It may be "possible" depending on how the filesystem stores files to quickly insert (ie, add additional) bytes in the middle. If it is remotely possible it may only be feasible to do so a full block at a time, and only by either doing low level modification of the filesystem itself or by using a filesystem specific interface.
Filesystems are not generally designed for this operation. If you need to quickly do inserts you really need a more general database.
Depending on your application a middle ground would be to bunch your inserts together, so you only do one rewrite of the file rather than twenty.
You will always have to rewrite the remaining bytes from the insertion point. If this point is at 0, then you will rewrite the whole file. If it is 10 bytes before the last byte, then you will rewrite the last 10 bytes.

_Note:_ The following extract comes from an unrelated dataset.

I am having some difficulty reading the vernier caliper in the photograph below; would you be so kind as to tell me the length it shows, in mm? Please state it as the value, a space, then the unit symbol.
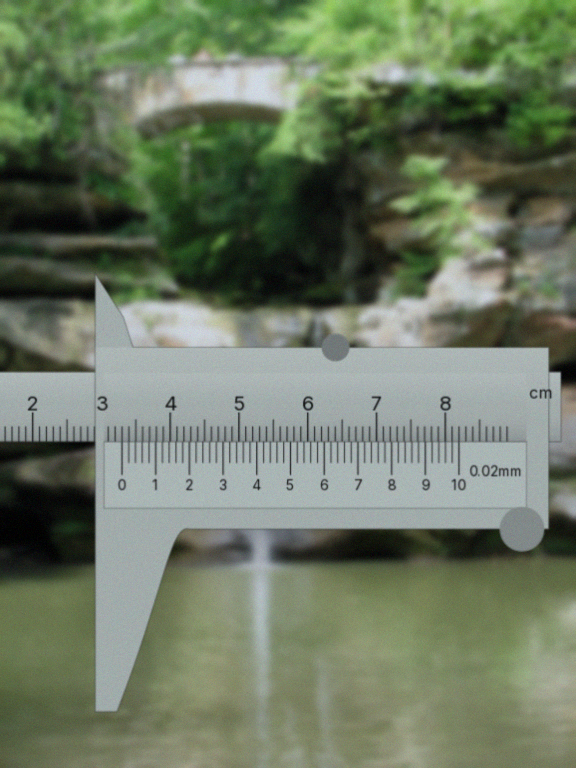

In any case there is no function to directly support "insert to file". But the following code can do it accurately.
var sw = new Stopwatch();
var ab = "0123456789abcdefghijklmnopqrstuvwxyzABCDEFGHIJKLMNOPQRSTUVWXYZ ";
// create
var fs = new FileStream(#"d:\test.txt", FileMode.OpenOrCreate, FileAccess.ReadWrite, FileShare.ReadWrite, 262144, FileOptions.None);
sw.Restart();
fs.Seek(0, SeekOrigin.Begin);
for (var i = 0; i < 40000000; i++) fs.Write(ASCIIEncoding.ASCII.GetBytes(ab), 0, ab.Length);
sw.Stop();
Console.WriteLine("{0} ms", sw.Elapsed.TotalMilliseconds);
fs.Dispose();
// insert
fs = new FileStream(#"d:\test.txt", FileMode.OpenOrCreate, FileAccess.ReadWrite, FileShare.ReadWrite, 262144, FileOptions.None);
sw.Restart();
byte[] b = new byte[262144];
long target = 10, offset = fs.Length - b.Length;
while (offset != 0)
{
if (offset < 0)
{
offset = b.Length - target;
b = new byte[offset];
}
fs.Position = offset; fs.Read(b, 0, b.Length);
fs.Position = offset + target; fs.Write(b, 0, b.Length);
offset -= b.Length;
}
fs.Position = target; fs.Write(ASCIIEncoding.ASCII.GetBytes(ab), 0, ab.Length);
sw.Stop();
Console.WriteLine("{0} ms", sw.Elapsed.TotalMilliseconds);
To gain better performance for file IO, play with "magic two powered numbers" like in the code above. The creation of the file uses a buffer of 262144 bytes (256KB) that does not help at all. The same buffer for the insertion does the "performance job" as you can see by the StopWatch results if you run the code. A draft test on my PC gave the following results:
13628.8 ms for creation and 3597.0971 ms for insertion.
Note that the target byte for insertion is 10, meaning that almost the whole file was rewritten.
Why don't you put a pointer to the end of the file (literally, four bytes above the current size of the file) and then, on the end of file write the length of inserted data, and finally the data you want to insert itself. For example, if you have a string in the middle of the file, and you want to insert few characters in the middle of the string, you can write a pointer to the end of file over some four characters in the string, and then write that four characters to the end together with the characters you firstly wanted to insert. It's all about ordering data. Of course, you can do this only if you are writing the whole file by yourself, I mean you are not using other codecs.